I am trying to understand named and default exports. I have a seemingly basic requirement which I don't understand how to setup.

I want to be able to import both:

//app.js
import Mod from './my-module'
import { funcA, funcB } from './my-module'

console.log('A', Mod.funcA(), funcA()); // A a a
console.log('B', Mod.funcB(), funcB()); // A a a

When I try, the closest way of doing this I get to is the following:

//my-module.js
export function funcA() { return 'a'; };
export function funcB() { return 'b'; };

export default {funcA, funcB}

My trouble is that I don't want to reindex each functions in the default export. I just want to define my functions and then make sure they are exported so I can use them either way.

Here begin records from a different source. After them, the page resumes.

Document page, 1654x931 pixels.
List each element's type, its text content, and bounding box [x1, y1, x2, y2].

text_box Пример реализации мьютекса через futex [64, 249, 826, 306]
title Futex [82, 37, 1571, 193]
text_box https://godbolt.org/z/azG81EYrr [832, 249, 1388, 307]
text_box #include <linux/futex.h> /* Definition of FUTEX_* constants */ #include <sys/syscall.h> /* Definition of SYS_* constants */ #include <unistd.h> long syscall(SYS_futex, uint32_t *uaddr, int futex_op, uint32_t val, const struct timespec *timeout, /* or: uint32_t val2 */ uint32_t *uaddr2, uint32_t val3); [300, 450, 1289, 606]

Suggestions? Or do I have to use import * as Mod from './my-module';?

Answer 1

You can omit the default export and use import as syntax:

//app.js
import * as Mod from './my-module'
import { funcA, funcB } from './my-module'

console.log('A', Mod.funcA(), funcA()); // A a a
console.log('B', Mod.funcB(), funcB()); // B b b

//my-module.js
export function funcA() { return 'a'; };
export function funcB() { return 'b'; };

Answer 2

Import entire module's contents once using * as name:

import * as Mod from './my-module';

Then assign them to separate constants using destructuring:

const { funcA, funcB } = Mod;

For export just use the named exports:

export function funcA() { return 'a'; };
export function funcB() { return 'b'; };